His self-deprecating irony must be a relief to all …

And Finally often returns to the theme of its title. Toward the book’s end, Marsh writes:

‘… sometimes [dying] is dragged out with intensive care and resuscitation, which all too easily can become a charade, a dance of denial. But only rarely is dying easy, and most of us now will end our lives in hospital (only a few of us die in hospices), in the care of strangers, with little dignity and no autonomy. Although scientific medicine has brought great and wonderful blessings, it has also brought a curse — dying, for many of us, has become a prolonged experience, even if severe pain is now only rarely a problem. Furthermore, modern diagnostic technology can predict our decline and death a long time in advance — just as it has done with me — while we are still well and independent.’

And in the meantime:

‘… surely we have a duty to live our lives so that we leave good memories behind us, and not just funerary monuments and landfill rubbish?’

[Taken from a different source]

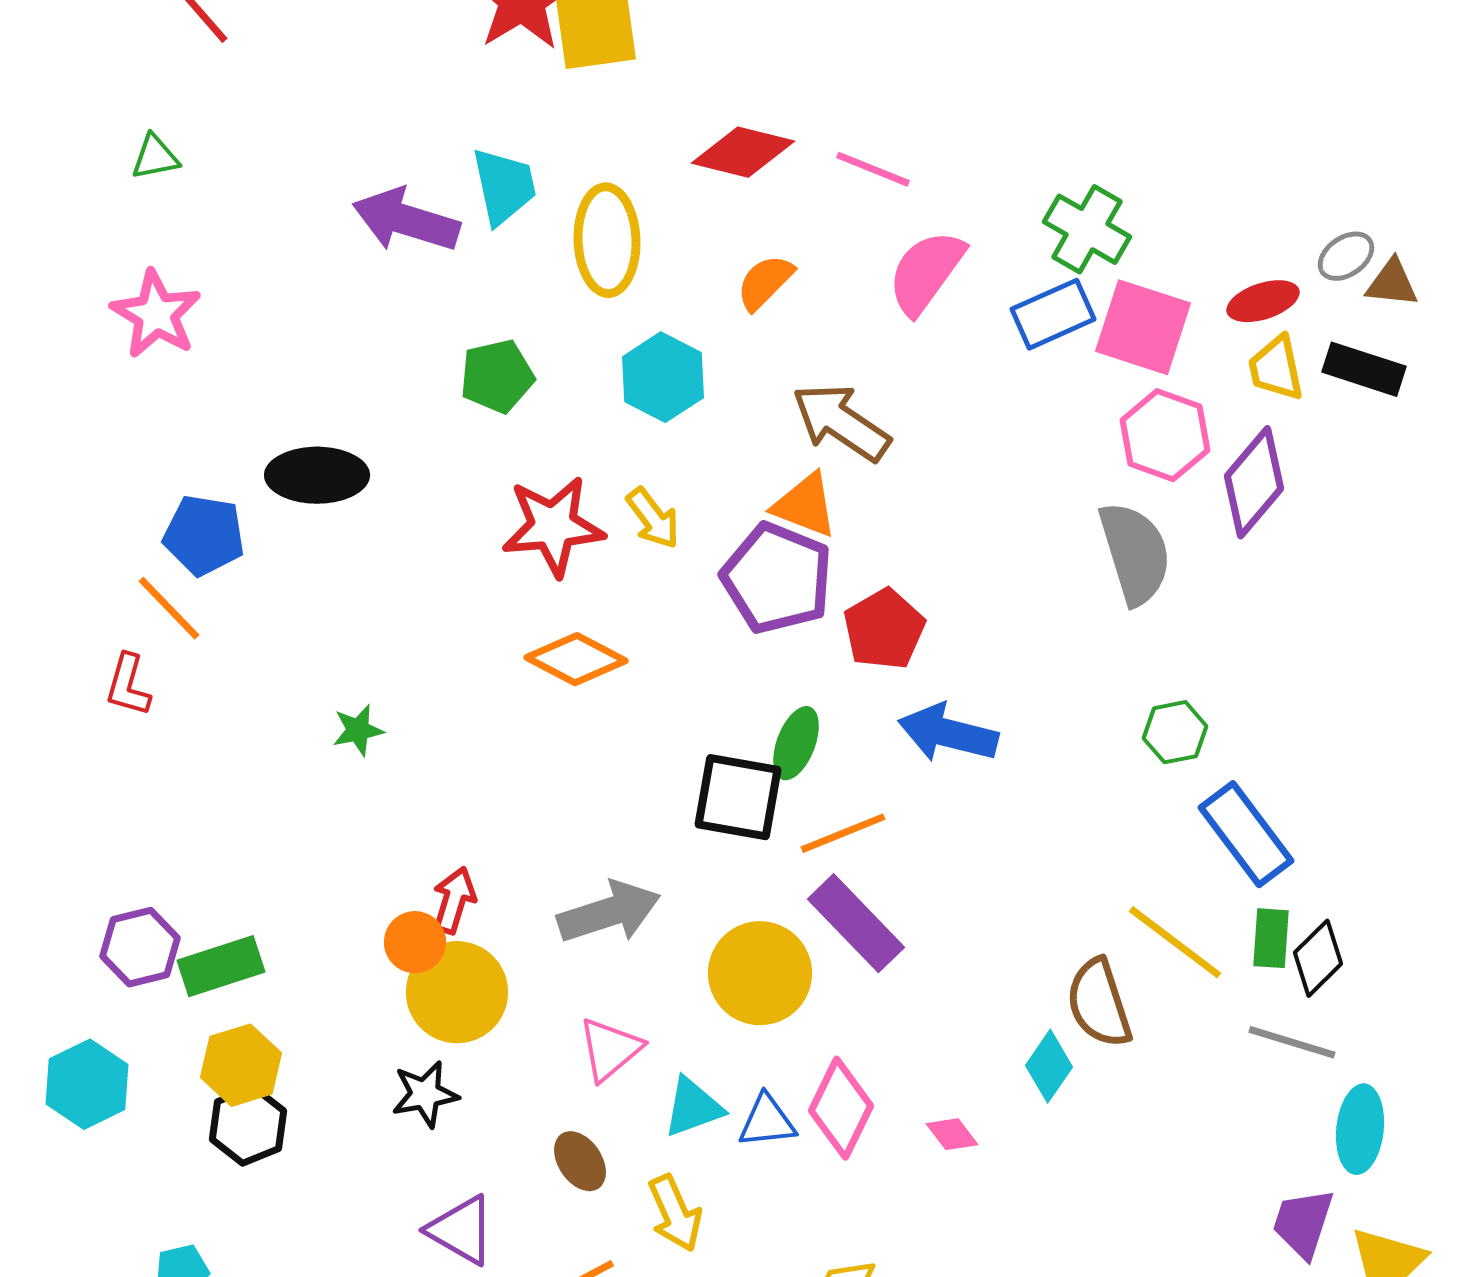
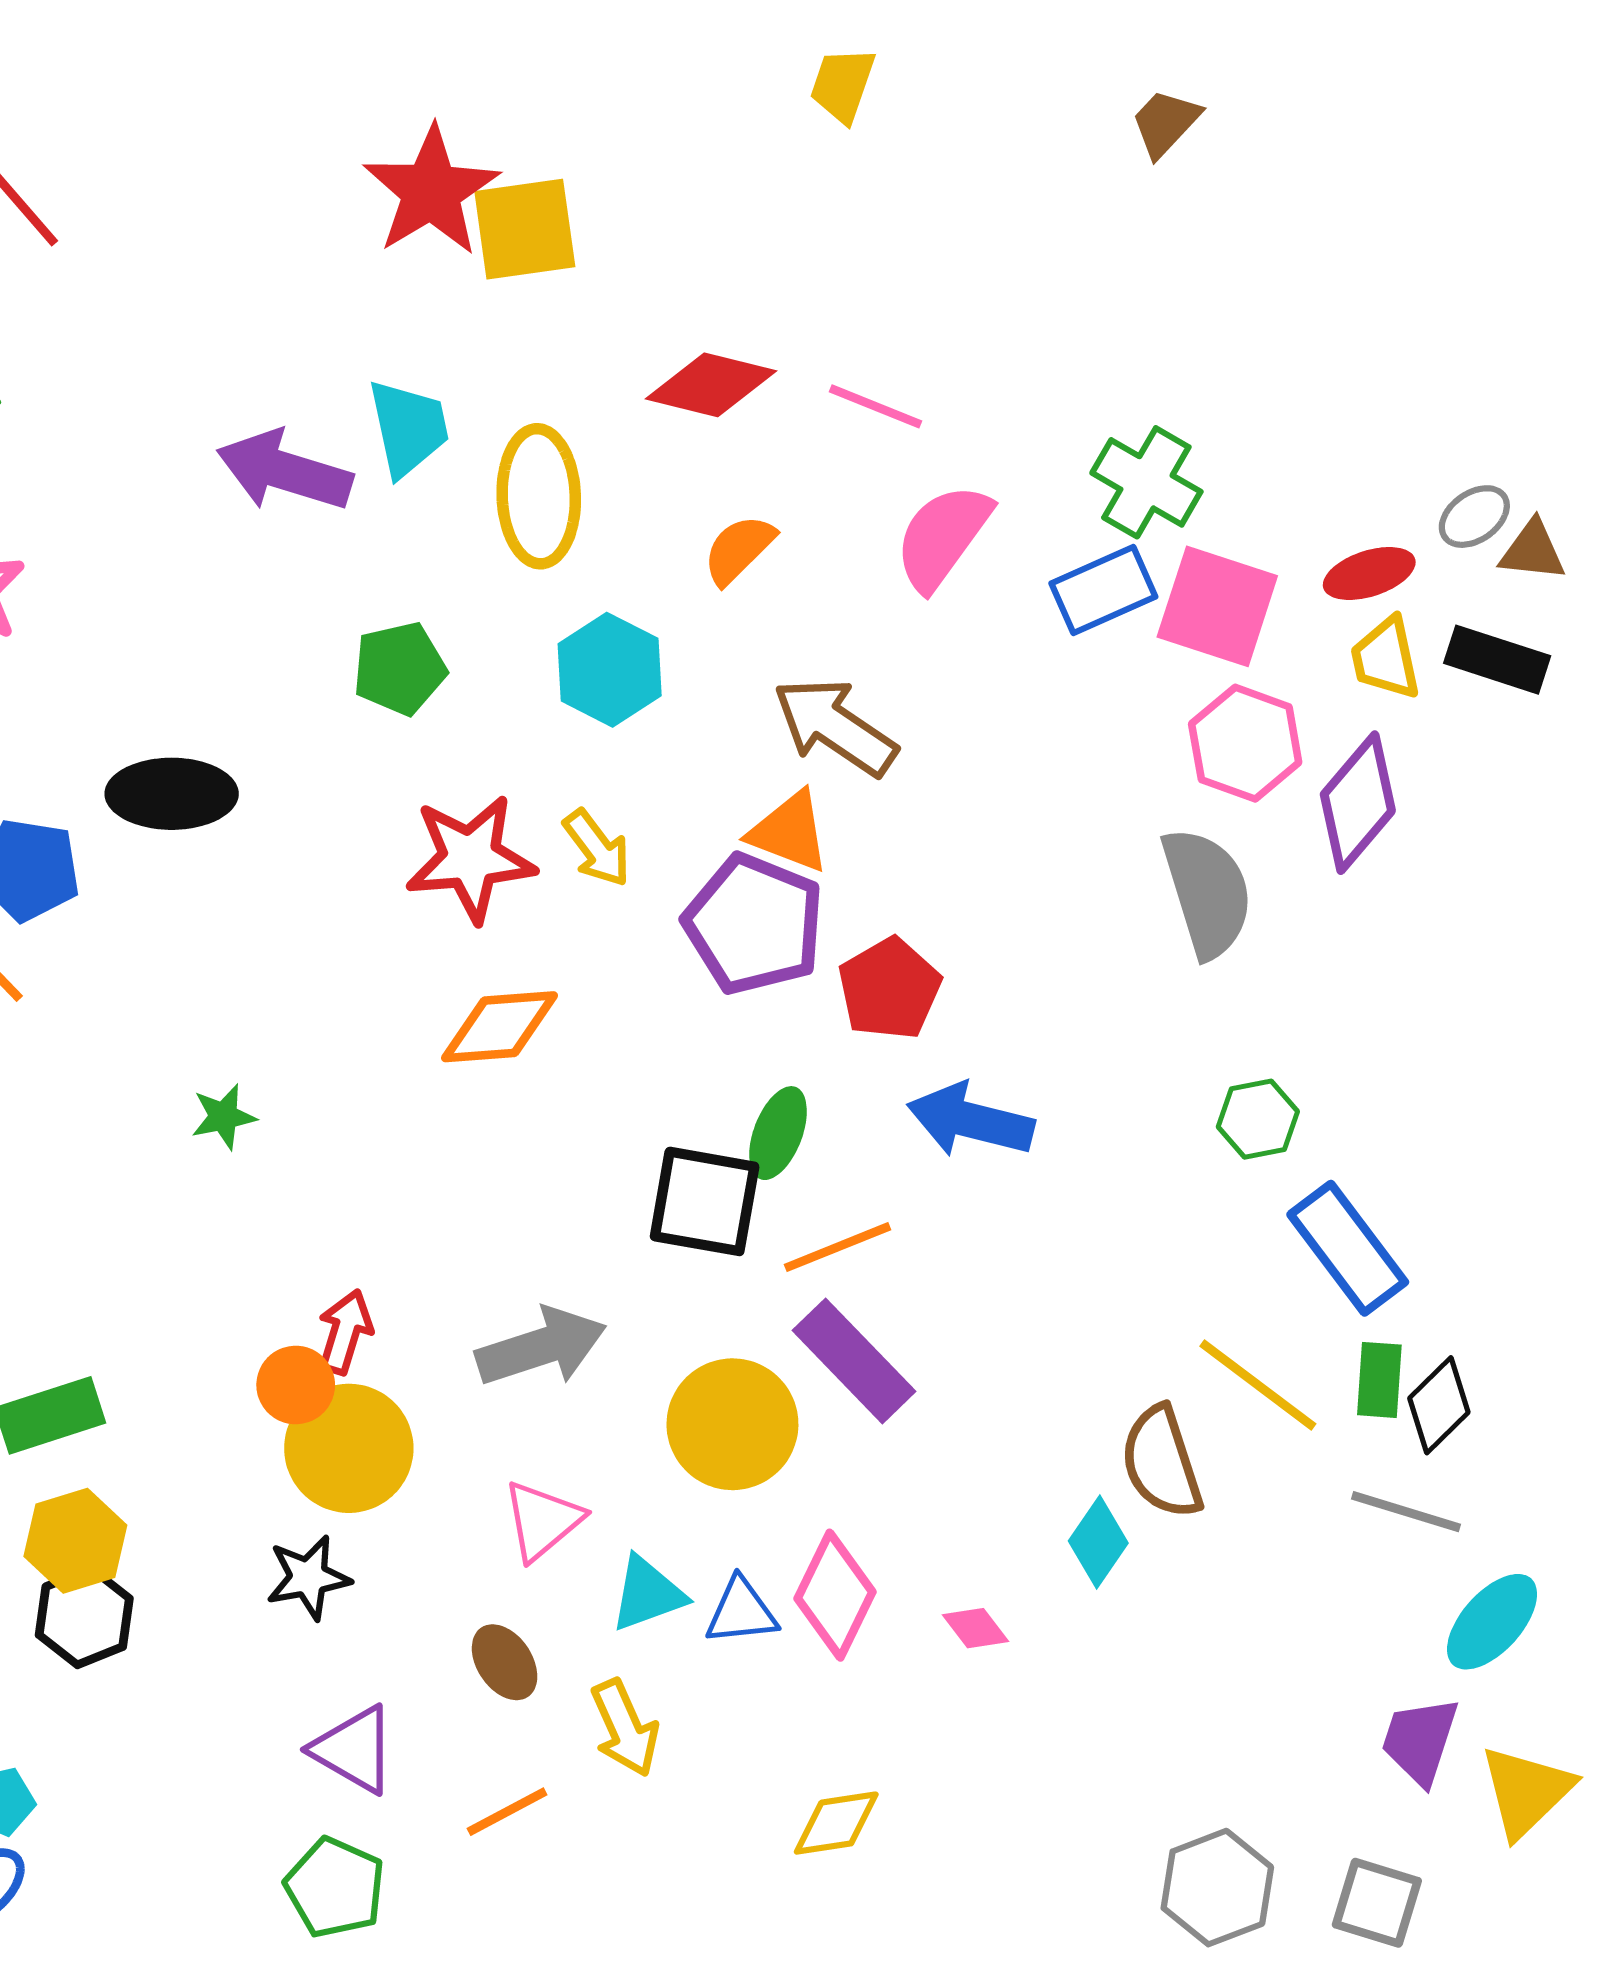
orange diamond: (576, 659) -> (499, 1027), turned -32
cyan ellipse: (1360, 1129) -> (1492, 1622), turned 36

None of this comes easily. He asks of us, of our institutions:

‘Why is it that it is only when we are dying in hospices, that gardens and flowers and trees are allowed to re-enter our life, just as we are leaving it?’

And of himself:

‘Why is it that only in old age, and closer to death, I have come to understand so much more about myself and my past?’

If such vulnerable, bold, personal philosophy appeals, then this book is one for you.


Featured book: Henry Marsh, And Finally. Matters of Life and Death, Jonathan Cape, 2022, HB, 240pp, £13.20, 978-1787331136.